Another week, another attempt to fill the void left by Grace Dent at the ES Magazine. This time Frankie McCoy heads to the dining desert of Hampstead to review newcomer Cafe Hampstead…

“There are no good restaurants in Hampstead.

“… a new independent restaurant on Rosslyn Hill ‘inspired by the café culture in Tel Aviv’. I’m hoping for a Palomar 2.0.

“Café Hampstead was promising enough… and it was promisingly packed. That menu, though. It was just weird … there was a pizza section… Not just pizzas, but fusion pizzas.

“A bit pierce film and microwave… harmless gastropub fodder.

“It was the Israeli snacks that stood out… a lamb sausage roll pie … precisely as delicious as that sounds… the pizzas had me screaming for Brixton’s sourdough-flipping shipping containers. 

“This restaurant is dysfunctional.”


Lizzie Rivera in The Evening Standard delivers a five star rave for Hoxton’s Cub, from mixology master Ryan Chetiyawardana (AKA Mr Lyan) and Silo chef Doug McMaster…

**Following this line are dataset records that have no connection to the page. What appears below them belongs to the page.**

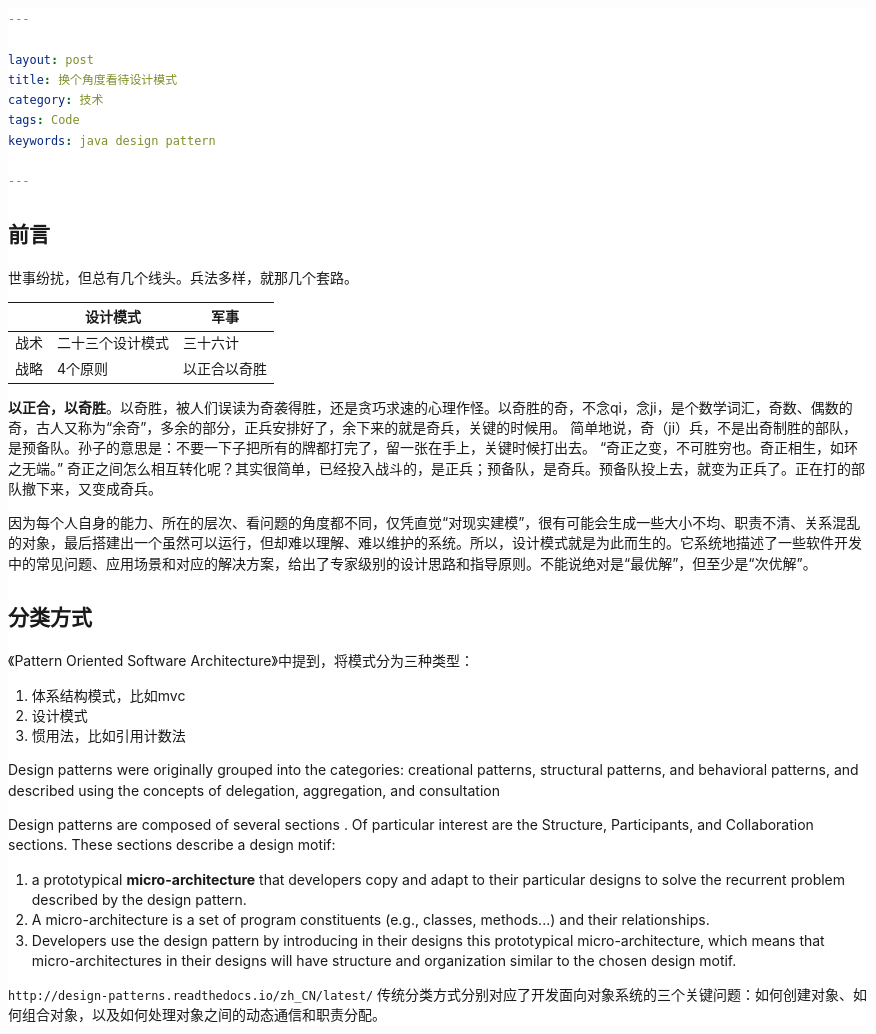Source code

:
 ```yaml
---

layout: post
title: 换个角度看待设计模式
category: 技术
tags: Code
keywords: java design pattern

---
```


## 前言

世事纷扰，但总有几个线头。兵法多样，就那几个套路。

||设计模式|军事|
|---|---|---|
|战术|二十三个设计模式|三十六计|
|战略|4个原则|以正合以奇胜|

**以正合，以奇胜**。以奇胜，被人们误读为奇袭得胜，还是贪巧求速的心理作怪。以奇胜的奇，不念qi，念ji，是个数学词汇，奇数、偶数的奇，古人又称为“余奇”，多余的部分，正兵安排好了，余下来的就是奇兵，关键的时候用。  简单地说，奇（ji）兵，不是出奇制胜的部队，是预备队。孙子的意思是：不要一下子把所有的牌都打完了，留一张在手上，关键时候打出去。 “奇正之变，不可胜穷也。奇正相生，如环之无端。” 奇正之间怎么相互转化呢？其实很简单，已经投入战斗的，是正兵；预备队，是奇兵。预备队投上去，就变为正兵了。正在打的部队撤下来，又变成奇兵。

因为每个人自身的能力、所在的层次、看问题的角度都不同，仅凭直觉“对现实建模”，很有可能会生成一些大小不均、职责不清、关系混乱的对象，最后搭建出一个虽然可以运行，但却难以理解、难以维护的系统。所以，设计模式就是为此而生的。它系统地描述了一些软件开发中的常见问题、应用场景和对应的解决方案，给出了专家级别的设计思路和指导原则。不能说绝对是“最优解”，但至少是“次优解”。

## 分类方式

《Pattern Oriented Software Architecture》中提到，将模式分为三种类型：

1. 体系结构模式，比如mvc
2. 设计模式
3. 惯用法，比如引用计数法

Design patterns were originally grouped into the categories: creational patterns, structural patterns, and behavioral patterns, and described using the concepts of delegation, aggregation, and consultation

Design patterns are composed of several sections . Of particular interest are the Structure, Participants, and Collaboration sections. These sections describe a design motif:

1. a prototypical **micro-architecture** that developers copy and adapt to their particular designs to solve the recurrent problem described by the design pattern. 
2. A micro-architecture is a set of program constituents (e.g., classes, methods...) and their relationships. 
3. Developers use the design pattern by introducing in their designs this prototypical micro-architecture, which means that micro-architectures in their designs will have structure and organization similar to the chosen design motif.

`http://design-patterns.readthedocs.io/zh_CN/latest/` 传统分类方式分别对应了开发面向对象系统的三个关键问题：如何创建对象、如何组合对象，以及如何处理对象之间的动态通信和职责分配。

“…it will change the way you think about dining out… the perfect destination for bad decision makers.

[the only choices you have to make are whether you’re a meat eater, vegan or vegetarian and whether you’re drinking alcohol or abstaining]

“King Oyster, smoked celeriac and kelp, which was the meatiest non-meat dish I’ve ever tasted.

“… design is modern luxe, with high and bright yellow leather banquette-style seating… a very cool living room-style feel and a menu that takes a couple of hours to get through… the food is from sustainable sources and the design is as eco-friendly as it gets.”


Michael Deacon in The Telegraph gives three stars to Farmer, Butcher, Chef in West Sussex: “I felt like a pasty office drone with a Debenhams manbag”…





Tom Parker Bowles in The Daily Mail suggests you skip the food and head straight for the bar at the new-look Kettners in Soho…

“Soho’s great survivor… original features have been buffed and polished and brought back from the dead… a studiedly expensive shabbiness to the place… lived-in Edwardiana.

“Mains are fine, if a little uninspiring. Kettner’s omelette… with good-quality smoked eel and salty shards of crisp bacon… beautifully wobbly inside, it’s Rowley Leigh level.

“A lunch, then, that doesn’t ever offend… occasionally even delights… but on the whole, unlike the room, it’s hardly memorable.”


As ever Giles Coren ponders at length (this time about why he visits restaurant incognito when ‘I could be whooping it up with hot chicks over free cocktails and just being a little nicer about the food than it deserves’) before going on to review the new Hankies in Marble Arch…

“I got there first and immediately regretted coming.

“Inside it is prettily done enough, with extravagant, architectural copper light fittings and very pretty glasses and crockery, but it was completely empty. Depressing.

“We loved the crispy duck with masala cashew nuts, mint and watermelon and a plummy-tasting dressing that folded into a hanky. 

“Then came the keema, an oval dish of juicy, rich, braised goat mince with ginger and tomato and a pickled egg on top that was lovely in a hanky but less so in the truffled naan with vintage cheddar, which was an abomination that must be put away and never again see the light of day. Unlike the beautiful chilli lamb chop in paprika and mustard oil, which was red and blackened and full of fatness.”